Nuclear multipole excitations in the framework of self-consistent Hartree–Fock random phase approximation for Skyrme forces

Abstract

In this study, the fully self-consistent Hartree–Fock (HF)-based random phase approximation (RPA) calculations were done for the $$^{40}\hbox {Ca}$$ and $$^{48}\hbox {Ca}$$ nuclei using 20 Skyrme-type interactions: KDE0, KDE0v1, SLy4, SLy5, SLy6, SK255, SKI2, SKI3, SKI5, SKM, SKMP, SKP, LNS, SGII, RAPT, SV-bas, SV-m56-O, SV-m64-O, SV-min and T6. Having a large number of Skyrme-force parameterisations requires a continuous search for the best for describing the experimental data.

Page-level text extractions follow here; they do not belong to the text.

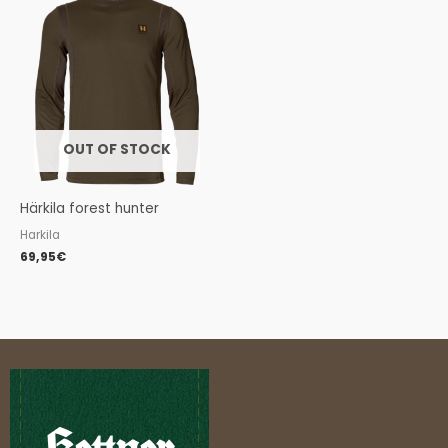
OUT OF STOCK
Härkila forest hunter
Harkila
69,95
€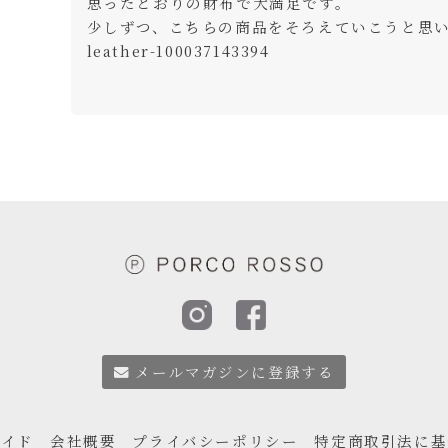
思ったとおりの財布で大満足です。

少しずつ、こちらの商品をそろえていこうと思い
メールマガジンに登録する
ガイド
会社概要
プライバシーポリシー
特定商取引法に基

To examine our results, we compared the strength functions S(E), the charge density distribution and centroid energies $$E_{\mathrm{CEN}}$$ of the isoscalar giant monopole resonance (ISGMR), $$J^{\pi } = 0^{+}$$ , $$T = 0$$ , the isovector giant dipole resonance (IVGDR), $$J^{\pi } = 1^{-}$$ , $$T = 1$$ , and isoscalar giant quadrupole resonance (ISGQR), $$J^{\pi } = 2^{+}$$ , $$T = 0$$ with the available experimental data. Moreover, we discussed the sensitivities of the centroid energy $$m_{1}/m_{0}$$ and moment $$m_{1}$$ of the S(E) to the bulk properties of nuclear matter (NM), such as $$K_\mathrm{NM}$$ , the effective mass m* / m and the enhancement factor $$\kappa $$ .